MARCH 29, 2001
By Wayne Gustaveson   Home Page:
Lake Elevation: 3662  Water temperature: 52-60 F

Lake Powell is still on the cool side of great fishing. No spawning has yet occurred. Continued warm, calm weather could produce a spawning movement as early as next week. Storm fronts can hold off the spawning event for as much as three weeks. Fishing patterns all directly relate to prespawn fish behavior.
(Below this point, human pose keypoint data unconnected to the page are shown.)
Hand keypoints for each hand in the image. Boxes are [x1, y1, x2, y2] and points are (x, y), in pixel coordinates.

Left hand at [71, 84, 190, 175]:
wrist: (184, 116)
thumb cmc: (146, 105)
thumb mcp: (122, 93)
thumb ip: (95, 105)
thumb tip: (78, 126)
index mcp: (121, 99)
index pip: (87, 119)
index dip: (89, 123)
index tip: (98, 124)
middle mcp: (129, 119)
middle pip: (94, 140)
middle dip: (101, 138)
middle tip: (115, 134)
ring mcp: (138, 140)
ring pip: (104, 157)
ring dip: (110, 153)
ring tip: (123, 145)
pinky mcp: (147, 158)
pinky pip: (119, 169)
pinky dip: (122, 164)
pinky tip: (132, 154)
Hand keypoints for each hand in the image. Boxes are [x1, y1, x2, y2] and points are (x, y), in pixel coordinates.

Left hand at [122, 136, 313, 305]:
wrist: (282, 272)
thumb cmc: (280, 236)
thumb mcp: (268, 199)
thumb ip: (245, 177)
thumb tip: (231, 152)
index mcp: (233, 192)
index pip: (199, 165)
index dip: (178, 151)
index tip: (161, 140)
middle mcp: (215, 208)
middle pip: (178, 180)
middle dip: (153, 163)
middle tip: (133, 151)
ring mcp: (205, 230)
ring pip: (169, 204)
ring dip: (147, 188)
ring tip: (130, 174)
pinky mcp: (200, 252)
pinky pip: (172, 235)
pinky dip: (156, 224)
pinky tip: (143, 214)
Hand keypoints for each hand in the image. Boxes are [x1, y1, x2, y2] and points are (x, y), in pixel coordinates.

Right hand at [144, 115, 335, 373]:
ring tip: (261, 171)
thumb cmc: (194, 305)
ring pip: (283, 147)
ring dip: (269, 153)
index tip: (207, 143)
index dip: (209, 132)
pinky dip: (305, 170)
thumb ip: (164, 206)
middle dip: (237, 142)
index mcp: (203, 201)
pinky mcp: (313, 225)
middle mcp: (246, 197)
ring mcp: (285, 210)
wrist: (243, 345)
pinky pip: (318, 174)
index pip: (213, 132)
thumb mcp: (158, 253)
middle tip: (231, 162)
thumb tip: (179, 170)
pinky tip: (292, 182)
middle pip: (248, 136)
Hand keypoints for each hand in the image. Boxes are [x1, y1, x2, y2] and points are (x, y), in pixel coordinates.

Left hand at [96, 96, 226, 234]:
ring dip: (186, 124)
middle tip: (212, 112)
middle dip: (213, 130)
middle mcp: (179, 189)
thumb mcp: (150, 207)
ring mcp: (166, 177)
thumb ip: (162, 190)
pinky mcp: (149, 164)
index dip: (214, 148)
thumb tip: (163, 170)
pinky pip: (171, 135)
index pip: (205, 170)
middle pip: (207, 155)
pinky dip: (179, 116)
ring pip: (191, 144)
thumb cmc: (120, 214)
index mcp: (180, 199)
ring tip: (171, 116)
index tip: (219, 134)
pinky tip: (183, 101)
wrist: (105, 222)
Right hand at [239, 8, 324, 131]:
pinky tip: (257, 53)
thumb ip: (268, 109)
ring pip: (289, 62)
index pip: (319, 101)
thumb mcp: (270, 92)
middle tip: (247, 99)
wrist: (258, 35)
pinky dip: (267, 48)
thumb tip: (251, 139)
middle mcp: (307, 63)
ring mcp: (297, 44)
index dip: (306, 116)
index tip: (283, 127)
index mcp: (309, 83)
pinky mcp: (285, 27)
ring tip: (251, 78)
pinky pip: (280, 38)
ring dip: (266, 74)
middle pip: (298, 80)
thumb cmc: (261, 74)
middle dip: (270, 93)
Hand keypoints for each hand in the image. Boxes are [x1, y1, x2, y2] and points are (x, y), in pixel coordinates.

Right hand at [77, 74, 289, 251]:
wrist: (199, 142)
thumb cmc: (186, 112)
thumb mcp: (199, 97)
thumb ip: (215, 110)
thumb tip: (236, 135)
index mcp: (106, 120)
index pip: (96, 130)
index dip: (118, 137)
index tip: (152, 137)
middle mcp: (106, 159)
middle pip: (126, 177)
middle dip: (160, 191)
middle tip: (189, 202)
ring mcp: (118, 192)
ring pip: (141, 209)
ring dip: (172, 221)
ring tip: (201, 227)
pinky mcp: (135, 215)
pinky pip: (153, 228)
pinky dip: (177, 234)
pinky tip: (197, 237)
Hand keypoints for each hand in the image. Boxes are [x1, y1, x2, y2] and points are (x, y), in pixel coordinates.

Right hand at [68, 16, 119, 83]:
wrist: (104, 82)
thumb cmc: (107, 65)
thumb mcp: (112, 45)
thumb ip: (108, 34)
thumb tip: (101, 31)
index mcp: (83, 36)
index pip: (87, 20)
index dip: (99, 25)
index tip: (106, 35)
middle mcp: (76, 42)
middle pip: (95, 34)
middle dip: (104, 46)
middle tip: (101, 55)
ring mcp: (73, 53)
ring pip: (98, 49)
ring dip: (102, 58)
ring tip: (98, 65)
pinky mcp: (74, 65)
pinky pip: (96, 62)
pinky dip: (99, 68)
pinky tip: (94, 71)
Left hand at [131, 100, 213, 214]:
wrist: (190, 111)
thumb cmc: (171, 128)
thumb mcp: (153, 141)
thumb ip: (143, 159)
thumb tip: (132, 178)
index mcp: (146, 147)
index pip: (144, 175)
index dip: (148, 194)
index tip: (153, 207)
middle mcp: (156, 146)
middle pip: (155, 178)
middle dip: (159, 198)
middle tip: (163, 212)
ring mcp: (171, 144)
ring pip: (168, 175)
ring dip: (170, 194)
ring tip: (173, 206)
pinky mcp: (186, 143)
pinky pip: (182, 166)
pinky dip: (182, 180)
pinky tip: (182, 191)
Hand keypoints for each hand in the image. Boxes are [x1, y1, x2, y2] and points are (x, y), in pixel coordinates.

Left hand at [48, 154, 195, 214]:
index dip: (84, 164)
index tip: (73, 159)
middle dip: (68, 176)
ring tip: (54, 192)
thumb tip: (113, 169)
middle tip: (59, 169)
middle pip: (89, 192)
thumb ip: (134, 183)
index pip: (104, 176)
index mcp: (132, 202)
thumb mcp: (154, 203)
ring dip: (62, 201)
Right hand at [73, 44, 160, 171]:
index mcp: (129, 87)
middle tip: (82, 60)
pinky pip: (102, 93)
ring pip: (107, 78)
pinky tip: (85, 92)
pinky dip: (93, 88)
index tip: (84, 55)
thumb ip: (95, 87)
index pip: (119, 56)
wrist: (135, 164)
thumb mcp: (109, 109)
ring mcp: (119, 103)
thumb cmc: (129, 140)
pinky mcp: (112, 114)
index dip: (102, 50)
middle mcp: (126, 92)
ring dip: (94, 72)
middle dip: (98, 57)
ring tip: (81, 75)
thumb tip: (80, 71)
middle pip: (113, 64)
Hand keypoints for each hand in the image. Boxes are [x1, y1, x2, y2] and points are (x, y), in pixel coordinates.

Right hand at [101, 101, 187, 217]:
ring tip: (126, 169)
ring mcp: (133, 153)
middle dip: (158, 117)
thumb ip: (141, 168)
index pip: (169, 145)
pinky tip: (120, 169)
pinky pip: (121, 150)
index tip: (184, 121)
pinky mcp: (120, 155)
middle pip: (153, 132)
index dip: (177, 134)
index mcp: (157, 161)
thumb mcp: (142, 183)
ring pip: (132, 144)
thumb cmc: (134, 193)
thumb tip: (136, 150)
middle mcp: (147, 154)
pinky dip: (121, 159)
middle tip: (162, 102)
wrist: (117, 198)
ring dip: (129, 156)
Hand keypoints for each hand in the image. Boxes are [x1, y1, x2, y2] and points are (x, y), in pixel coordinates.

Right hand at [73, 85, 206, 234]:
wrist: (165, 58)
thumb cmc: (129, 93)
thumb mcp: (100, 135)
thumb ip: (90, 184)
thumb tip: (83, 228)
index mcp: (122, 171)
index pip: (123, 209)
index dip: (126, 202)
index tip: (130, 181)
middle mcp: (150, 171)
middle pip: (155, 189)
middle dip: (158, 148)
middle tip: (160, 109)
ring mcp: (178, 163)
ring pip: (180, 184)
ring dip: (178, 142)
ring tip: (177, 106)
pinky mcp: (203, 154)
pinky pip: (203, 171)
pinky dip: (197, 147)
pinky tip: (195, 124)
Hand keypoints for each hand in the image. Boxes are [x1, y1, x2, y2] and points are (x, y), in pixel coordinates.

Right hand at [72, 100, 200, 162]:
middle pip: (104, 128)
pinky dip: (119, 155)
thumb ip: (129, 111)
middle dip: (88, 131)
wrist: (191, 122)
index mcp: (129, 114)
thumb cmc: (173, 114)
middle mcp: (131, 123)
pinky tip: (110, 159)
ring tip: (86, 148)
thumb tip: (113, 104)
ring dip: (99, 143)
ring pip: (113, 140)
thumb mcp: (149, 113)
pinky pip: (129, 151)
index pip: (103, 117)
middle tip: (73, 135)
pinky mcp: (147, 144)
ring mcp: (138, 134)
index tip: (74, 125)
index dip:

Black bass are the most active fish. They will hold in deep water near the edge of the channel or in the back of the canyon where rock and brush are present. Bass move shallow with daily warming to seek a nest site. Feeding occurs but nest construction is a higher priority. Hence, many fish will be seen in clear water or near the surface in stained water. They may not strike aggressively at lures except for a 1-2 hour period usually in the afternoon. During the remainder of the day, especially in cool morning temperatures they will only peck at lures or ignore them. Individuals can be convinced to strike occasionally and there are enough fish visible lake wide to produce a really fun experience. More numbers will be caught next month but now is the time to catch larger bass. Large males occupying nest sites and nearby females holding in deeper water are the prime targets. Bottom-contact plastic lures are preferred but crank baits, spinner baits, and jerk baits all work at times in prespawn conditions.

Prespawn striped bass feel warming and tend to move in schools toward current. Places like the dam and power plant intake are getting better with some really good sporadic catches reported in short bursts already. When a school is nearby most anglers catch fish. Then there is a waiting period until the school returns. Mid day has been best but appearance of the large school can happen any time.

Stripers in the backs of canyons move toward the shallows on a daily basis. Still the schools are inactive most of the time and can be found laying on the bottom. When they move up in the water column they can quickly be caught trolling. Look in the canyon 'green zone' where bottom depth is 40-60 ft. Fish may be as shallow as 10-30 feet as they rise to feel the warm surface layer. Anchovies work best on deep fish but a quick moving reaction bait like a jigging spoon, or fast moving shad imitating crank bait will get the shallow fish. Navajo, Last Chance, Oak, Slick Rock, Bullfrog, Moki, and canyons from Good Hope to Hite are good potential striper holding canyons.

Bluegill and crappie move to the surface and will be found in submerged tree tops in 3-8 feet of water. Use a lightweight jig with chartreuse or pumpkin color combinations . A piece of live worm on a very small hook is the very best for big bluegill.

Plan your trip around stable weather conditions to increase your odds of having great fishing.